Azure instance memory hog
Azure instance memory hog disrupts the state of infrastructure resources.
- It induces stress on the Azure Instance using the Azure
Run
command. The AzureRun
command is executed using the in-built bash scripts within the fault. - It utilizes memory in excess on the Azure Instance using the bash script for a specific duration.
- Determines the resilience of an Azure instance when memory resources are unexpectedly utilized in excess.
- Determines how Azure scales the memory to maintain the application when resources are consumed heavily.
- Simulates the situation of memory leaks in the deployment of microservices.
- Simulates a slowed application caused by lack of memory.
- Simulates noisy neighbour problems due to hogging.
- Verifies pod priority and QoS setting for eviction purposes.
- Verifies application restarts on OOM (out of memory) kills.
Azure instance stop
Azure instance stop powers off from an Azure instance during a specific duration. It checks the performance of the application or process running on the instance.
- Determines the resilience of an application to unexpected power off of the Azure instances.
- Determines how the application handles the requests and how quickly it recovers from such failures.

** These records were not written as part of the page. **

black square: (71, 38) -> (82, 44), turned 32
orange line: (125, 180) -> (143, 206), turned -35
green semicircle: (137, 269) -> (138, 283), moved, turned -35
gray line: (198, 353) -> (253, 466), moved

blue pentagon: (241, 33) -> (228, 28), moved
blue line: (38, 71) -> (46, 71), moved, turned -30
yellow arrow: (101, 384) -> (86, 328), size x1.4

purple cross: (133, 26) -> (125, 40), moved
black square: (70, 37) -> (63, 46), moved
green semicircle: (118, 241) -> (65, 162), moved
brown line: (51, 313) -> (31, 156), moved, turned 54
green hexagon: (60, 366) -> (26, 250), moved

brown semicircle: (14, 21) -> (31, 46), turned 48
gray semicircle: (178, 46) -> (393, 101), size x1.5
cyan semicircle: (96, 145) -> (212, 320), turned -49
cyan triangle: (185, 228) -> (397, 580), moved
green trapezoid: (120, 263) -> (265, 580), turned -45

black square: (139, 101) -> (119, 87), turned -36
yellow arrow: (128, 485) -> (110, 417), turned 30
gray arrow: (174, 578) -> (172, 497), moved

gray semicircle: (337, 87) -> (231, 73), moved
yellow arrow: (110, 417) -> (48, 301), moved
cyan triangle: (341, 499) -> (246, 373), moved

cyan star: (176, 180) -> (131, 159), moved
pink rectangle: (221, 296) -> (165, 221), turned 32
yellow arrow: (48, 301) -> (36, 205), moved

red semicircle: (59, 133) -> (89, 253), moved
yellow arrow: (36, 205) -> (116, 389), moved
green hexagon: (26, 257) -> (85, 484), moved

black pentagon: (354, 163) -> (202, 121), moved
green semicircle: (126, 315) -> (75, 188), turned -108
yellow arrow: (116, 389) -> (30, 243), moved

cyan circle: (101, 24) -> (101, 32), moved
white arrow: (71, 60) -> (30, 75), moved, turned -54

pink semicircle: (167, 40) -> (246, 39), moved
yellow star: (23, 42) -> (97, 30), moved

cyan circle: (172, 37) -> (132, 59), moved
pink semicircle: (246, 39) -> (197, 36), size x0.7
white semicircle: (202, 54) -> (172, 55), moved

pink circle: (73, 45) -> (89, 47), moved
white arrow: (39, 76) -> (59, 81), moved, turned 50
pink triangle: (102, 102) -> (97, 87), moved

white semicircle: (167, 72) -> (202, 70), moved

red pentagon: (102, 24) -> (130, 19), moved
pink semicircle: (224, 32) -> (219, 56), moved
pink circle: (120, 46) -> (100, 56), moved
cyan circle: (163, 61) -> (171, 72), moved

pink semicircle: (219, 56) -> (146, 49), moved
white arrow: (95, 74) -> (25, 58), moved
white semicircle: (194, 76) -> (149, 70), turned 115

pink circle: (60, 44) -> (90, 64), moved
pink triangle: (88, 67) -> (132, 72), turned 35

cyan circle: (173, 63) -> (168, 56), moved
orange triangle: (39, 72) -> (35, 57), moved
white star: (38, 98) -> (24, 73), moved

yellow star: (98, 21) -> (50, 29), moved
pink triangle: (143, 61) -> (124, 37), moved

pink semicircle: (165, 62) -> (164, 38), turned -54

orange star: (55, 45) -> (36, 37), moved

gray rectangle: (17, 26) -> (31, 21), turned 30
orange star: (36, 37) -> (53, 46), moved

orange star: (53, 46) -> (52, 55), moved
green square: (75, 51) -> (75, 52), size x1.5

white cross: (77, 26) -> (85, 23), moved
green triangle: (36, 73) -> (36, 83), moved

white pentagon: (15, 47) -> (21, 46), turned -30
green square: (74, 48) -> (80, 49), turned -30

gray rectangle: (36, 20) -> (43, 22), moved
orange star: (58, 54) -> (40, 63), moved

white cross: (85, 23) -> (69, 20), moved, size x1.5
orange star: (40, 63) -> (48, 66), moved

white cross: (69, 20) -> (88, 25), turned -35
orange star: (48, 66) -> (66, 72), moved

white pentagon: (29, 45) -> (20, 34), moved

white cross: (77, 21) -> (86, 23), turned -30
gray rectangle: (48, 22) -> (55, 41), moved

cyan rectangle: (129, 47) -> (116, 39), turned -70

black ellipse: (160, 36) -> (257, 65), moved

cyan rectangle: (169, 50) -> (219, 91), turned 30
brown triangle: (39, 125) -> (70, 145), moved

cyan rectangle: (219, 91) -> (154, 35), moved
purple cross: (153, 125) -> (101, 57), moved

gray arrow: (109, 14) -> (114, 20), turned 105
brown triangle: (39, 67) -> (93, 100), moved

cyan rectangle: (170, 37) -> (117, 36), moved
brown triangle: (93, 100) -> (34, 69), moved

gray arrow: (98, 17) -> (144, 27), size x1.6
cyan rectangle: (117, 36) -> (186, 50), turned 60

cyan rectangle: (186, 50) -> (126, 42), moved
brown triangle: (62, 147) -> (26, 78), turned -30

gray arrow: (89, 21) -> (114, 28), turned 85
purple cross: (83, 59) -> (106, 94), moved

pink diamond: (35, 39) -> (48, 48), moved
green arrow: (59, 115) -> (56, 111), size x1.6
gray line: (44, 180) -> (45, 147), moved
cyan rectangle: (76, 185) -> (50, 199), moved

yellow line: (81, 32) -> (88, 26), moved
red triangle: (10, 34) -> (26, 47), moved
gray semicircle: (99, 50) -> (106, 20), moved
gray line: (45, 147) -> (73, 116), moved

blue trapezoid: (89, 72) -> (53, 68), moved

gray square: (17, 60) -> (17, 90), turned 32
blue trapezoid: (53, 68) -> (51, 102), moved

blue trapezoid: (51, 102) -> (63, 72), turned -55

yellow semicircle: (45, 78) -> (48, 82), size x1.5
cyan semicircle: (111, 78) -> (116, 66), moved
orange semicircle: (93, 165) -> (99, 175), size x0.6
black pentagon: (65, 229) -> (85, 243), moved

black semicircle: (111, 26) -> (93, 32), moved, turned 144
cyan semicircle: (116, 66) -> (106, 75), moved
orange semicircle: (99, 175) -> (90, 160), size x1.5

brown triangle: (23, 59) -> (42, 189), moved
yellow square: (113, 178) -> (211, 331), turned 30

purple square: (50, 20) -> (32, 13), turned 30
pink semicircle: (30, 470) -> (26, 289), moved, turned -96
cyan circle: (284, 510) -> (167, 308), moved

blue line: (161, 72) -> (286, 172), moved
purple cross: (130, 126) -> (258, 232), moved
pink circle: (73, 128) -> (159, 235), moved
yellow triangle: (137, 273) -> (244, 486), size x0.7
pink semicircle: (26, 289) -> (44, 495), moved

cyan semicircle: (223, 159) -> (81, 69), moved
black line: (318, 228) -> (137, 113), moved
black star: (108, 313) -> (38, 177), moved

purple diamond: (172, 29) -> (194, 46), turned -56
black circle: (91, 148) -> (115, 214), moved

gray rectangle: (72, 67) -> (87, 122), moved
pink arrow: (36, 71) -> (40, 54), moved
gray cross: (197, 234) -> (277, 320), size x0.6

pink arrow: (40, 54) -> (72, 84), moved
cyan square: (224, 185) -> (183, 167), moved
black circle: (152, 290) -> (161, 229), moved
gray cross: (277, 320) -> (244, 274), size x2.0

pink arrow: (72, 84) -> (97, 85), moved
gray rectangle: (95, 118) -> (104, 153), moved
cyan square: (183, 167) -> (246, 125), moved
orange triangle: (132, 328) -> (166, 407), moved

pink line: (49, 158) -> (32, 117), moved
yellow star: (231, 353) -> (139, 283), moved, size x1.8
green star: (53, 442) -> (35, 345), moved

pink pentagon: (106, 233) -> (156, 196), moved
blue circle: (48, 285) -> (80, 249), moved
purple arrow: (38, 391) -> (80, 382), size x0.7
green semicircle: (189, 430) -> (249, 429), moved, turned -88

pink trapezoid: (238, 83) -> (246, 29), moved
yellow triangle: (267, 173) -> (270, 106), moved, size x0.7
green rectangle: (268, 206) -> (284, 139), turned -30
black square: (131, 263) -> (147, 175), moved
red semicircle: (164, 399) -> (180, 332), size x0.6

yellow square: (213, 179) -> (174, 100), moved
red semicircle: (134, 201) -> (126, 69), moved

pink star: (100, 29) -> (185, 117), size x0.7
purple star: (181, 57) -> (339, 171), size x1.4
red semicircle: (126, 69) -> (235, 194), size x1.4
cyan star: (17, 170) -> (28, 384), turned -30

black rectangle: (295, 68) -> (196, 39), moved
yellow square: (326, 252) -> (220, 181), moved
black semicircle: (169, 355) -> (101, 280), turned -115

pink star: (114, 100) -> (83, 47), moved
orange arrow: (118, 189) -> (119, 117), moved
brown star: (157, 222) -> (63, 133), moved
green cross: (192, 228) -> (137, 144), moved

Azure web app access restrict
Azure web app access restrict causes a split brain condition by restricting the access to an application service instance.
- This fault checks if the requests have been serviced and recovery is automated after the restrictions have been lifted.
- It checks the performance of the application (or process) running on the instance.
Azure web app stop
Azure web app stop shuts down the application. It checks whether the requests have been re-routed to another instance on the application service.
- Determines the resilience of a web application to unplanned halts (or stops).
- Determines the resilience based on how quickly and efficiently the application recovers from the failure by re-routing the traffic to a different instance on the same application service.